Each helper enforces the correct variables shape and accepts optional GraphQLDocumentRequestOptions (custom headers, alternate fetch, abort signals, retry configuration, …). Responses use the flattened representation described above so you can iterate directly over arrays instead of traversing edges/node wrappers.

Retries & Cancellation

Pass retry configuration through the creation helpers:

const railway = createRailwayFromEnv({
  retry: {
    maxAttempts: 3,
    shouldRetry: ({ error, response }) => response?.status >= 500 || error instanceof TypeError, // network errors
    delayMs: (attempt) => attempt * 250,
  },
});

Retries never run by default. shouldRetry must return true to trigger another attempt.
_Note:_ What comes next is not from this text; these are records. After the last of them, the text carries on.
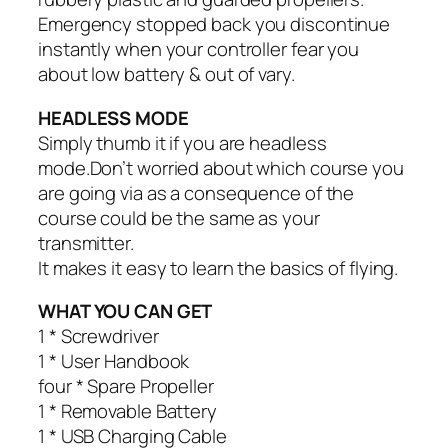
Emergency stopped back you discontinue
instantly when your controller fear you
about low battery & out of vary.
HEADLESS MODE
Simply thumb it if you are headless
mode.Don’t worried about which course you
are going via as a consequence of the
course could be the same as your
transmitter.
It makes it easy to learn the basics of flying.
WHAT YOU CAN GET
1 * Screwdriver
1 * User Handbook
four * Spare Propeller
1 * Removable Battery
1 * USB Charging Cable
Aborted requests (AbortController, signal.aborted, etc.) are never retried and bubble the original abort error back to the caller.

Error Handling

• Generated operations resolve to ResultAsync<FlattenGraphQLResponse<TData>, GraphQLRequestError>. The Err variant includes GraphQLRequestError (or subclasses such as NetworkError, NotFoundError, PermissionError, ValidationError).
• Inspect error.response, error.body, or error.rawBody on the error instance for full context.
• Missing or empty tokens still throw MissingTokenError during client construction.

Response Utilities

The SDK ships a few helpers that build on neverthrow results:

• unwrapField(result, 'field') – ensures the top-level field exists before returning it.
• unwrapArray(result, 'field') – validates the field is an array.
• unwrapNested(result, ['path', 'to', 'field']) – walks nested objects safely.

All helpers preserve the original error type when the upstream result is Err, and produce a ResponseFieldError when the requested field is missing.

Code Generation Workflow

The repository includes scripts for keeping schema artifacts and wrappers in sync:

1. Fetch the latest schema

   bun run codegen:introspect

   Requires a valid token; writes schema/railway-introspection.json and regenerates src/generated/graphql.ts.

2. Emit typed wrappers

   bun run generate:wrappers

   Produces src/generated/operations.ts, which powers the namespaced API surface.

Run both commands whenever the upstream schema changes or after adding/editing .graphql documents under src/graphql/.

Development

bun install
bun run lint
bun run typecheck

Bun 1.2+ is recommended. The project enforces strict TypeScript options; run formatting/linting before submitting changes.